The ruling set a precedent and has since been applied in many cases involving First Nations people. However, this is the first time it’s been extended to African-Canadians, Izadi says.
“What’s also interesting is that this is the same judge in both cases, and he makes it clear that this is not race-based sentence discounting,” she says.
In what Izadi calls “eloquent and almost poetic” written rulings, Nakatsuru drew on Gladue and applied it to the backgrounds of the young black men in the separate cases before him involving similar facts of gun possession.
“About making change, let me quote Dr. Martin Luther King Jr.: ‘Take the first step in faith. You don't have to see the whole staircase, just take the first step,’” he wrote.
“Too many African-Canadians are serving time in jail. Something more needs to be done. In this case, I hope to take a small step in changing that.”

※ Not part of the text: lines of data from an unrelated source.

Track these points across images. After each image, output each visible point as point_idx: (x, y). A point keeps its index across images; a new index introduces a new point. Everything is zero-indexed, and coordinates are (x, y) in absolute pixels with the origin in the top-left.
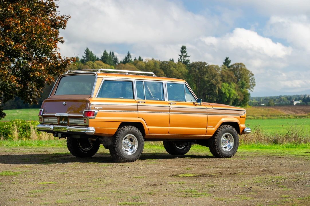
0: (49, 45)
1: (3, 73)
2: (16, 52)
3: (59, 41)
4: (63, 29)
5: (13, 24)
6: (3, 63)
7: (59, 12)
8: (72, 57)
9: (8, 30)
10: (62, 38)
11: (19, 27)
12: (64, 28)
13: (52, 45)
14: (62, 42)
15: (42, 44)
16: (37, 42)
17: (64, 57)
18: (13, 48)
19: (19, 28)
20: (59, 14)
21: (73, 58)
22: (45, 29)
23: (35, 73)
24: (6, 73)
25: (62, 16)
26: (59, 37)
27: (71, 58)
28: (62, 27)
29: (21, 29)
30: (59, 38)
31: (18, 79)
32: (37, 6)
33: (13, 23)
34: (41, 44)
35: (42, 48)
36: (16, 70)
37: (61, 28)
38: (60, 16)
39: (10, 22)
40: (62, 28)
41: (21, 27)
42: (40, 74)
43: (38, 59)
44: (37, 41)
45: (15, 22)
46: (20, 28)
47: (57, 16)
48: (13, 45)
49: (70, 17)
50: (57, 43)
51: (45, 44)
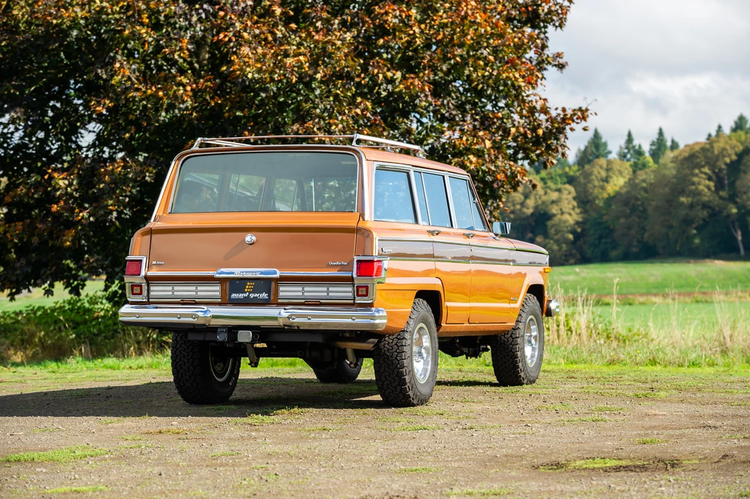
0: (508, 78)
2: (405, 101)
3: (550, 64)
4: (559, 28)
5: (396, 21)
8: (577, 107)
9: (383, 38)
10: (559, 55)
11: (414, 28)
13: (517, 75)
14: (561, 67)
15: (491, 76)
16: (472, 69)
17: (556, 109)
18: (398, 90)
19: (414, 31)
21: (580, 109)
22: (489, 28)
23: (466, 158)
26: (550, 52)
27: (574, 110)
28: (557, 24)
29: (422, 32)
30: (551, 56)
33: (395, 17)
34: (487, 74)
37: (554, 25)
39: (387, 13)
40: (557, 27)
41: (420, 28)
42: (480, 161)
43: (476, 119)
44: (472, 66)
45: (401, 16)
46: (417, 30)
48: (398, 81)
50: (545, 69)
51: (499, 74)
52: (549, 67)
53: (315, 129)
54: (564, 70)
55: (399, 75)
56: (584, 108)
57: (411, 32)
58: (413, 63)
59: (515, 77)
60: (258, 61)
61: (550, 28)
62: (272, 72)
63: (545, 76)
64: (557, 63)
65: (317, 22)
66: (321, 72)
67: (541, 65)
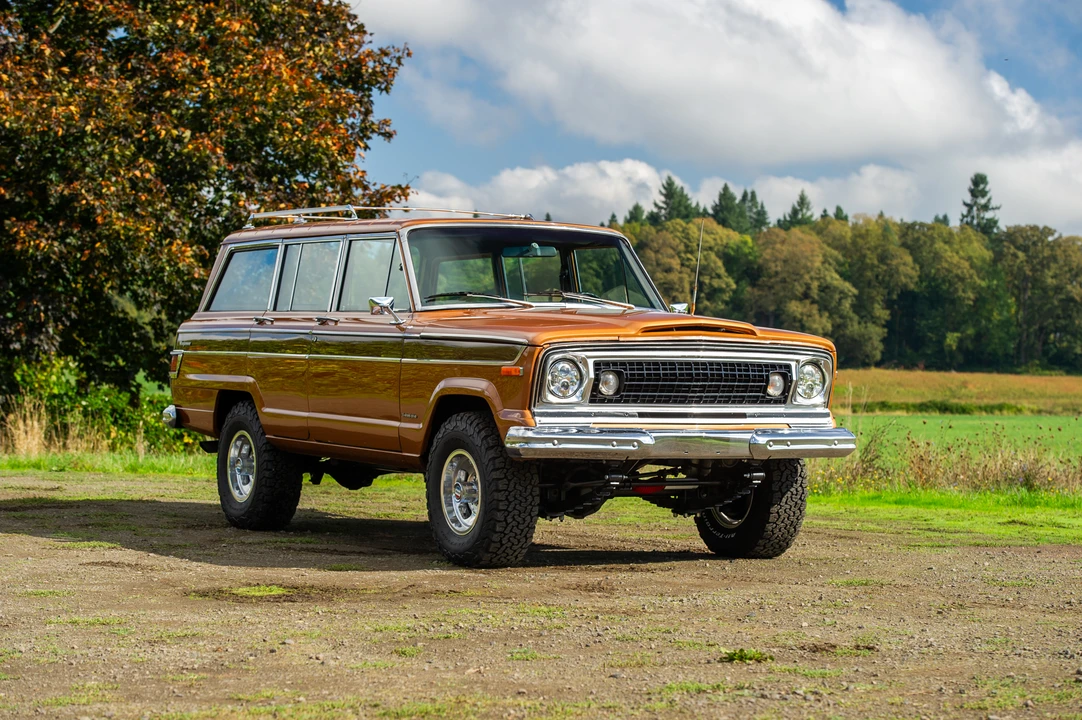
0: (319, 145)
1: (137, 230)
2: (194, 164)
3: (375, 132)
4: (384, 92)
5: (185, 70)
6: (143, 198)
7: (371, 34)
8: (395, 184)
9: (171, 90)
10: (386, 122)
11: (209, 81)
12: (387, 90)
13: (330, 143)
14: (388, 136)
15: (300, 141)
16: (277, 132)
17: (374, 185)
18: (186, 150)
19: (208, 85)
20: (371, 42)
21: (400, 187)
22: (295, 87)
24: (148, 229)
25: (381, 50)
26: (374, 118)
27: (393, 187)
28: (383, 87)
29: (218, 86)
30: (377, 123)
31: (201, 250)
32: (283, 15)
33: (184, 66)
34: (295, 139)
35: (295, 152)
36: (204, 223)
37: (379, 88)
38: (376, 51)
39: (175, 62)
40: (382, 90)
41: (216, 82)
43: (279, 190)
44: (278, 129)
45: (191, 65)
46: (212, 84)
47: (365, 48)
48: (186, 140)
49: (409, 55)
50: (369, 138)
51: (309, 140)
52: (375, 136)
53: (83, 191)
54: (392, 140)
55: (188, 133)
56: (404, 186)
57: (205, 86)
58: (205, 121)
59: (327, 144)
60: (18, 108)
61: (375, 92)
62: (34, 122)
63: (370, 145)
64: (383, 131)
65: (91, 66)
66: (92, 123)
67: (365, 132)
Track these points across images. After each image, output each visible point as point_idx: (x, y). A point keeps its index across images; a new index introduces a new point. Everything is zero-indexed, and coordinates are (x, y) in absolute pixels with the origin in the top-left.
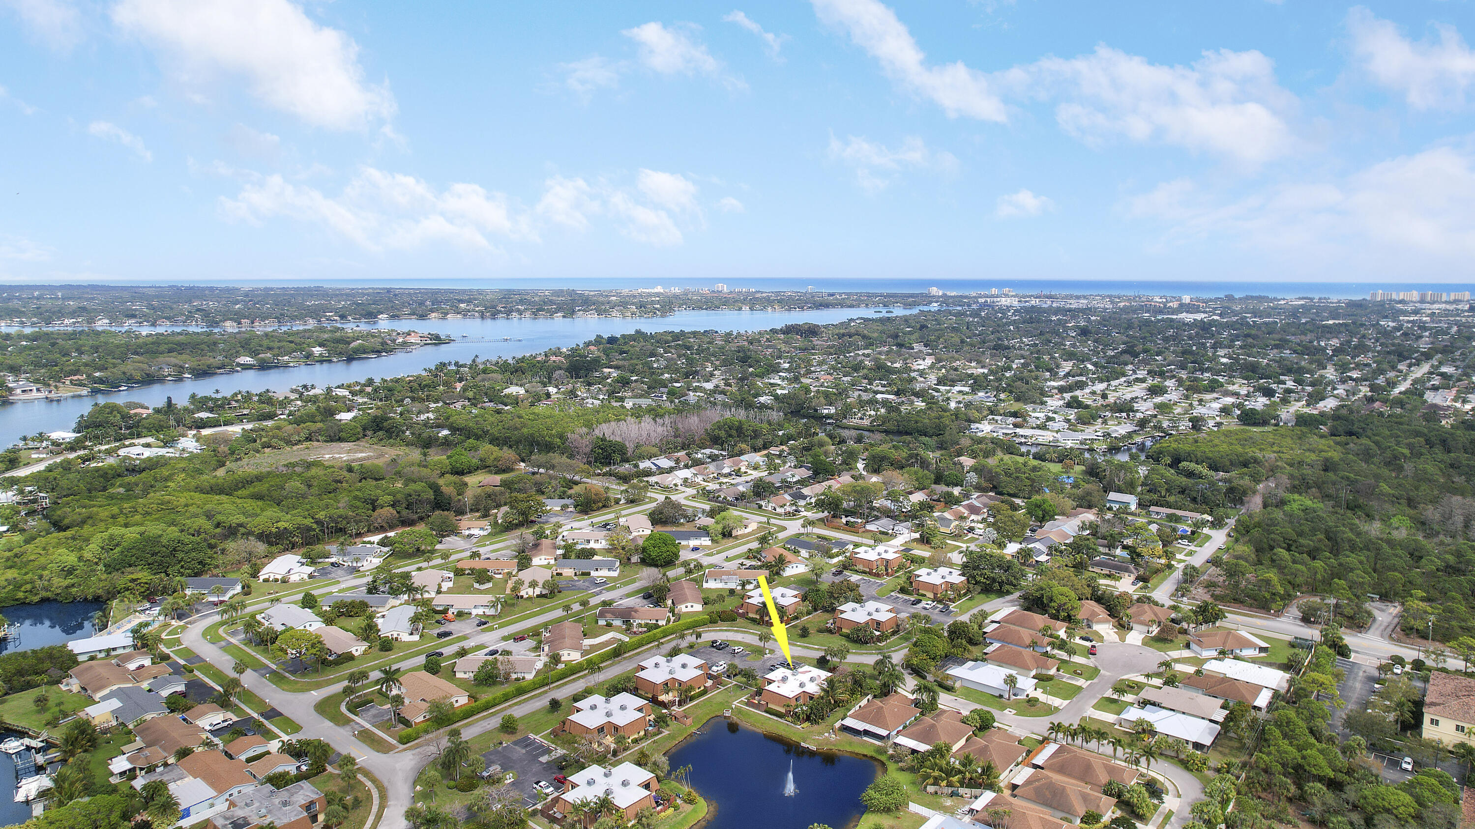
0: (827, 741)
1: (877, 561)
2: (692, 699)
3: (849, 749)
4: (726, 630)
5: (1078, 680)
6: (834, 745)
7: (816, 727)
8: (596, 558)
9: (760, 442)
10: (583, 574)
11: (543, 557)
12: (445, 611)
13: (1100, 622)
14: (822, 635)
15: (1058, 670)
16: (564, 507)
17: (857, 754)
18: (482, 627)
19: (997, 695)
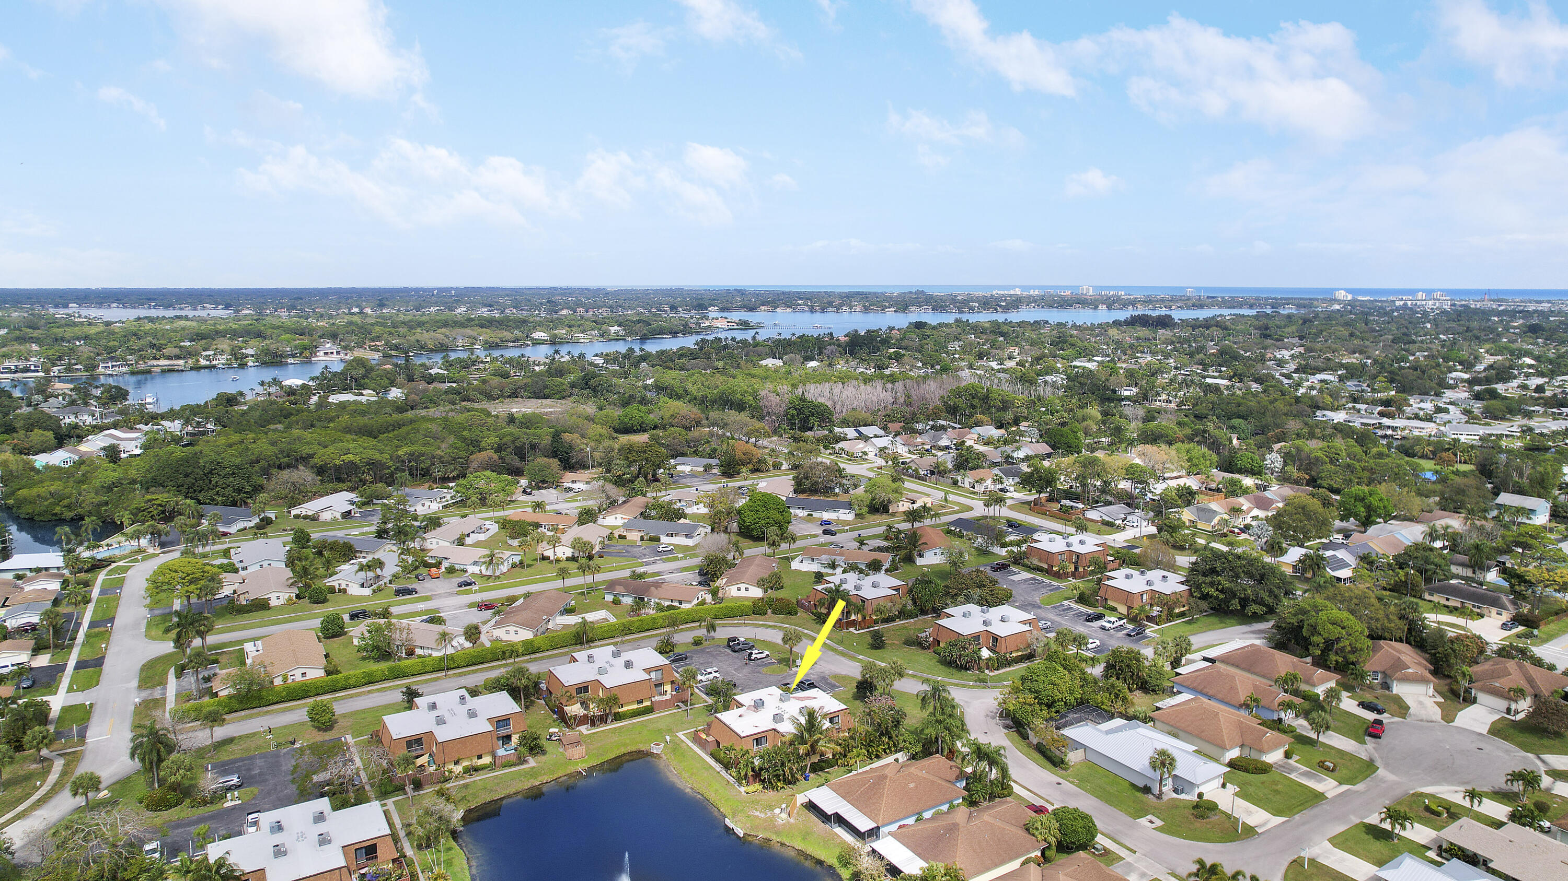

The accused was swept up in a police investigation into guns and gangs and was charged with possession of a loaded gun. While he had a lengthy criminal record and served considerable jail time, the judge found that African-Canadians are subject to “systemic racism.”
The Crown sought a sentence of 8.5 to 10 years, the decision states. The defence asked for four years.
“I find that for African-Canadians, the time has come where I as a sentencing judge must take judicial notice of such matters as the history of colonialism (in Canada and elsewhere), slavery, policies and practices of segregation, intergenerational trauma and racism, both overt and systemic, as they relate to African-Canadians and how that has translated into socio-economic ills and higher levels of incarceration,” the judge wrote.
“While this does not in and of itself justify a different sentence, it is an important first step in providing the necessary context in which to understand the case-specific information in sentencing.”
Nakatsuru said he sees the accused’s lengthy record in a different light.
“I can put your criminal record into some context,” the judge said in his decision, adding it gave him a chance to look at the social setting and personal circumstances that resulted in him being viewed as "a 'bad kid and now a bad man."
"I see the path you have taken. I see it shaped by forces of racism and intolerance. (I'm) not saying that you could not have made better choices when you were young. I am saying those choices were limited. By your family situation. And by the fact you were a young Black man.”
The judge held that a six-year jail term was “proportionate” when taking all the facts and context into consideration.
“This is not a race-based discount,” the decision reads. “Rather it is a fit sentence when all the circumstances are taken into account, including historical and systemic factors.”
The second decision, in July 2018, is similar. Izadi says it is remarkable in terms of the thought that went into it and its impact.
“He even closes with a quote from To Kill a Mockingbird,” she says.
Nakatsuru wrote: “The book is about racial injustice and a loss of innocence. In the story, this lawyer gives his young daughter some very important advice. He tells her that in order to really get to know someone you are judging, you must put yourselves in the shoes of that person. And stand a while in them.
"I believe that no better advice can be taken to heart by a sentencing judge.”
The Crown has appealed both decisions, and defence counsel across Ontario and Canada are anxious to see if the arguments hold, Izadi says.
While they are “raw and fresh,” and will have to be affirmed at appeal, she says the rulings represent a giant step forward.
“I think the judge was right in both cases. You cannot separate the individual from the systemic racism certain groups and minorities face," Izadi says. "We do it in a fair and just way in Gladue court, so why not with other racialized groups?”